# Shinzo Abe's political party wins supermajority in parliamentary elections



## Valwinz (Jul 11, 2022)

As you know Ex-Prime Minister Shinzo Abe was assassinated on July 8th  days before the Japanese parliamentary elections.

Now Japan's ruling coalition won a sweeping supermajority in the country's parliamentary elections on Sunday, which would enable it to fulfill former Prime Minister Shinzo Abe's enduring ambition to reform the country's pacifist constitution.

The main point is that now they have the power to change the Japanese constitution and move japan towards being a military power once again.
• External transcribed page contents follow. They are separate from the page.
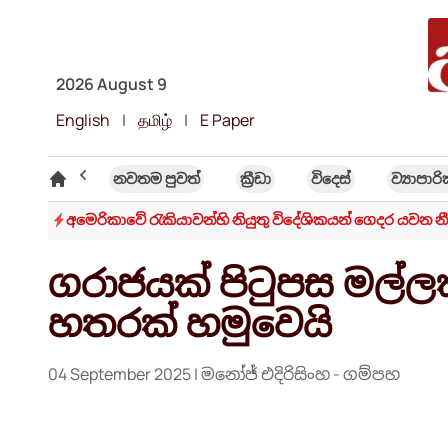
2026 August 9
English
|
தமிழ்
|
E Paper
විශේෂ ලිිපි
නවතම පුවත්
ක්‍රී​ඩා
විදෙස්
ව්‍යාපාර
ීඩා
අමෙරිකාවේ රැකියාවන්හි නියුතු විදේශිකයන් ගෙදර යවන න
ගරාජයක් පිටුපස මල්ලක 
හතරක් හමුවෙයි
04 September 2025
| මනෝජ් එදිරිසිංහ - ගම්පහ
If the Assasin point wast to stop this they failed miserly and made Abe into a martyr

source


----------



## Glyptofane (Jul 11, 2022)

How convenient for the anti-China narrative we're always being bombarded with.


----------



## RaptorDMG (Jul 11, 2022)

Valwinz said:


> As you know Ex-Prime Minister Shinzo Abe was assassinated on July 8th  days before the Japanese parliamentary elections.
> 
> Now Japan's ruling coalition won a sweeping supermajority in the country's parliamentary elections on Sunday, which would enable it to fulfill former Prime Minister Shinzo Abe's enduring ambition to reform the country's pacifist constitution.
> 
> ...



The assassin killed him because "The 41-year-old suspect has told investigators that his motive was a grudge against a religious organization. He said he believed Abe had close ties with the group." source: https://www3.nhk.or.jp/nhkworld/en/news/20220712_03/ 

I think it would be a good thing if Japan ammended it's constitution given the current security situation in the region as the west needs to work together to protect our allies and interests in the region.


----------